Instruction: Copy each record exactly as it reads, leaving out any pictures it holds.

Content starts

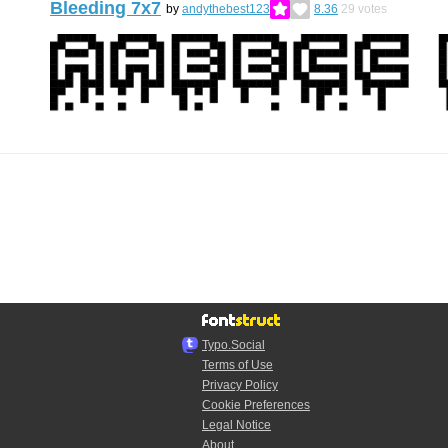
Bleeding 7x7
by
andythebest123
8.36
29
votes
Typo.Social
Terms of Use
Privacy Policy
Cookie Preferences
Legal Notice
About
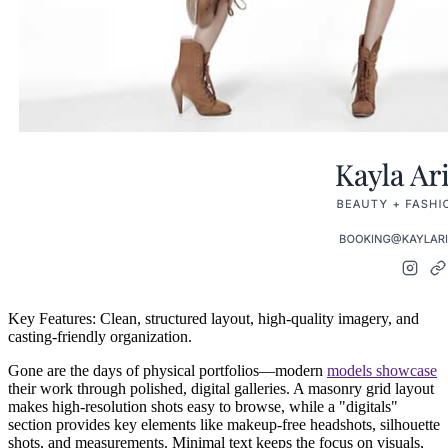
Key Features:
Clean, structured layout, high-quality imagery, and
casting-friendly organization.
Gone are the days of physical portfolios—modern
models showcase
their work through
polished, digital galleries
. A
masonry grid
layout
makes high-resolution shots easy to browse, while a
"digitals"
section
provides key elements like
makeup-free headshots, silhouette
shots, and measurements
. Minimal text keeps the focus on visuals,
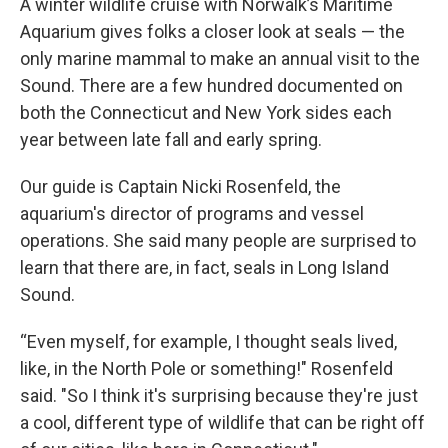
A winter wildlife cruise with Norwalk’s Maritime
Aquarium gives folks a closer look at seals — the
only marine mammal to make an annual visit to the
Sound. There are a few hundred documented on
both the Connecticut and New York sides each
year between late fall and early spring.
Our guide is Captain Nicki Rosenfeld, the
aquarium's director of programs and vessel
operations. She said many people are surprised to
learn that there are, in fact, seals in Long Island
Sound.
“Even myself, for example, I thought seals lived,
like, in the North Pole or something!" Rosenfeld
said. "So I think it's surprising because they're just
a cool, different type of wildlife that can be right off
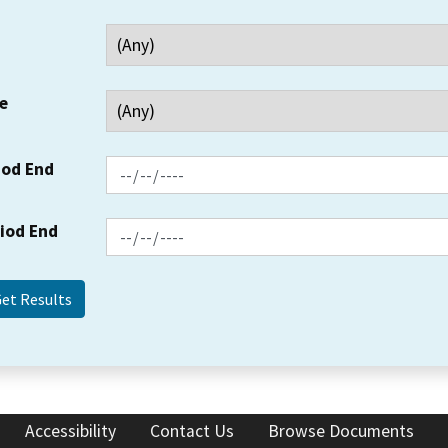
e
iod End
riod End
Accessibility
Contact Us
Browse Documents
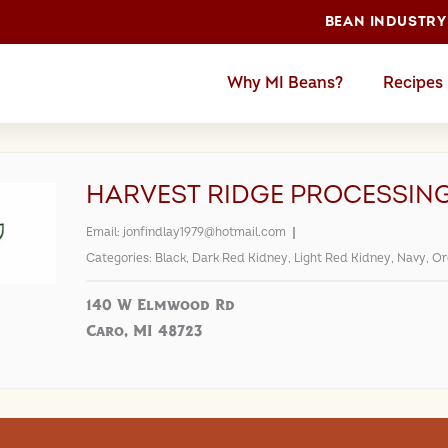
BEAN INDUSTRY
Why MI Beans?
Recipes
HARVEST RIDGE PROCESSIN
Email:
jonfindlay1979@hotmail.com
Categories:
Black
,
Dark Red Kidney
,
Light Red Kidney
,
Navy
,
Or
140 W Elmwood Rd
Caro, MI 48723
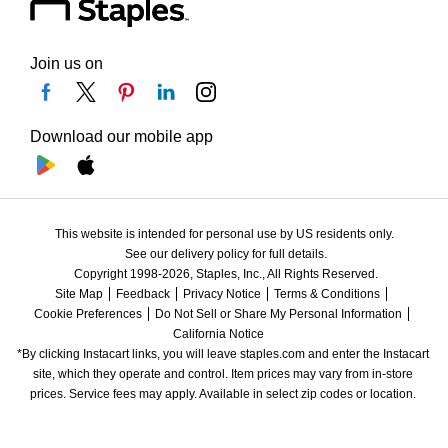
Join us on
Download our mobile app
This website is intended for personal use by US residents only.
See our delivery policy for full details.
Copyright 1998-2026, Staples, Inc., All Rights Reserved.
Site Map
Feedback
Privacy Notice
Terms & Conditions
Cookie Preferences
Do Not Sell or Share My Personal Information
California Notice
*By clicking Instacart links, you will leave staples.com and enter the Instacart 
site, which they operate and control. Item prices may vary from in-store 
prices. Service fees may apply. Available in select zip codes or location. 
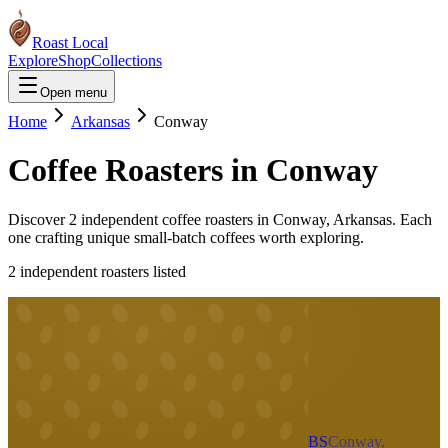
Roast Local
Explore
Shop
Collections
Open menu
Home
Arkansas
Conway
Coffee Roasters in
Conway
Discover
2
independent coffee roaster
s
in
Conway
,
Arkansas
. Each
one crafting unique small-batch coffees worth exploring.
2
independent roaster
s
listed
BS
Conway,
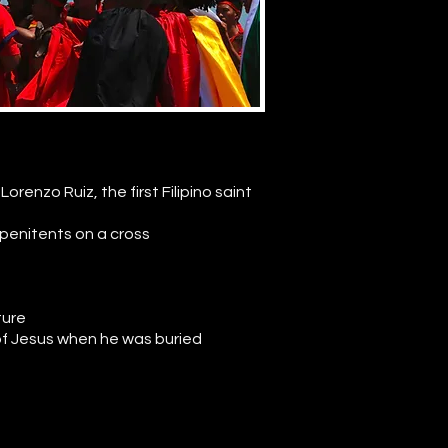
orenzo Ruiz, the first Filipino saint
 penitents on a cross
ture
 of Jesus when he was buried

Content ends

Written answer:
Bleeding 7x7
by
andythebest123
8.36
29
votes
Typo.Social
Terms of Use
Privacy Policy
Cookie Preferences
Legal Notice
About
Key Features:
Clean, structured layout, high-quality imagery, and
casting-friendly organization.
Gone are the days of physical portfolios—modern
models showcase
their work through
polished, digital galleries
. A
masonry grid
layout
makes high-resolution shots easy to browse, while a
"digitals"
section
provides key elements like
makeup-free headshots, silhouette
shots, and measurements
. Minimal text keeps the focus on visuals,
A winter wildlife cruise with Norwalk’s Maritime
Aquarium gives folks a closer look at seals — the
only marine mammal to make an annual visit to the
Sound. There are a few hundred documented on
both the Connecticut and New York sides each
year between late fall and early spring.
Our guide is Captain Nicki Rosenfeld, the
aquarium's director of programs and vessel
operations. She said many people are surprised to
learn that there are, in fact, seals in Long Island
Sound.
“Even myself, for example, I thought seals lived,
like, in the North Pole or something!" Rosenfeld
said. "So I think it's surprising because they're just
a cool, different type of wildlife that can be right off
e
iod End
riod End
Accessibility
Contact Us
Browse Documents
BEAN INDUSTRY
Why MI Beans?
Recipes
HARVEST RIDGE PROCESSIN
Email:
jonfindlay1979@hotmail.com
Categories:
Black
,
Dark Red Kidney
,
Light Red Kidney
,
Navy
,
Or
140 W Elmwood Rd
Caro, MI 48723
Join us on
Download our mobile app
This website is intended for personal use by US residents only.
See our delivery policy for full details.
Copyright 1998-2026, Staples, Inc., All Rights Reserved.
Site Map
Feedback
Privacy Notice
Terms & Conditions
Cookie Preferences
Do Not Sell or Share My Personal Information
California Notice
*By clicking Instacart links, you will leave staples.com and enter the Instacart 
site, which they operate and control. Item prices may vary from in-store 
prices. Service fees may apply. Available in select zip codes or location. 
Roast Local
Explore
Shop
Collections
Open menu
Home
Arkansas
Conway
Coffee Roasters in
Conway
Discover
2
independent coffee roaster
s
in
Conway
,
Arkansas
. Each
one crafting unique small-batch coffees worth exploring.
2
independent roaster
s
listed
BS
Conway,
orenzo Ruiz, the first Filipino saint
 penitents on a cross
ture
 of Jesus when he was buried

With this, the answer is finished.